Big Sister Cities: How They Are Related

Big Sister Cities is an interactive network graph showing 279 cities with more than 1 million inhabitants and how they are connected to their sister cities within this set. The cities are the nodes which are sized by degree and colored by population and the 852 edges show the sister relations. The data for creating this graph was retrieved from Wikidata in April 2018.

Top 20 cities by number of sister cities

The following list shows the 20 most connected cities within the network. The city name links to the highlighted node in the network, the first number is the count of sister cities and the second the population.

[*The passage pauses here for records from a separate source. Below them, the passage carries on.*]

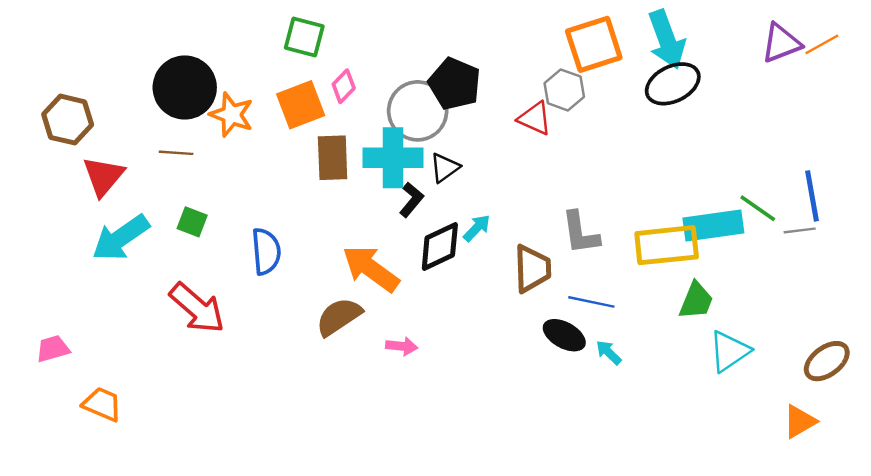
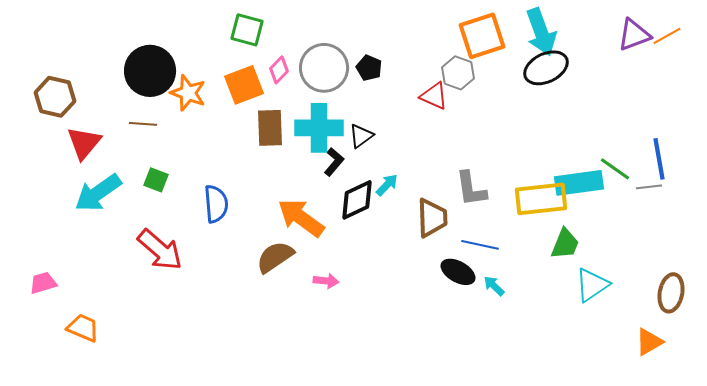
black pentagon: (455, 84) -> (369, 68), size x0.6
gray circle: (418, 111) -> (324, 68), moved
brown ellipse: (827, 361) -> (671, 293), turned -42

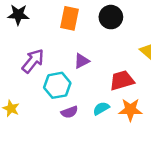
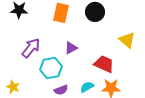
red trapezoid: (122, 80) -> (104, 64), turned 40

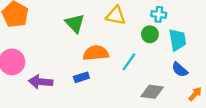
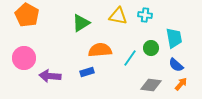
cyan cross: (159, 14) -> (145, 15), moved
green triangle: (75, 23) -> (81, 23), turned 42
green circle: (150, 34) -> (151, 48), moved
orange arrow: (195, 94) -> (181, 84), moved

  1. Chongqing - 77 - 1,039,000
  2. Istanbul - 71 - 14,657,434
  3. Beijing - 58 - 21,710,000
  4. Rio de Janeiro - 53 - 6,476,631
  5. Shanghai - 53 - 23,390,000
  6. Buenos Aires - 53 - 2,890,151
  7. Moscow - 51 - 12,500,123
  8. Bangkok - 48 - 5,696,409
  9. Chicago - 42 - 2,722,389
  10. London - 42 - 8,787,892
  11. Seoul - 38 - 9,857,426
  12. Taipei - 38 - 2,684,567
  13. Amman - 38 - 4,995,000
  14. Ankara - 37 - 5,270,575
  15. Santo Domingo - 36 - 2,581,827
  16. Abu dhabi - 35 - 2,502,715
  17. Warsaw - 35 - 1,753,977
  18. São Paulo - 34 - 12,106,920
  19. Tehran - 33 - 8,846,782
  20. Jakarta - 32 - 9,769,000

How the graph was created

The data underlying this graph was queried from Wikidata's Query Service in April 2018 using this SPARQL query and transformed to a graph structure in Python, you can find the code in this repository.

I rendered the graph in Gephi using the Force Atlas layout. The node colors represent the population values, the darker the larger the city. The size of the nodes represent the degree, i. e. the number of sister cities within this set of cities. The browser version is rendered with the JavaScript library sigma.js.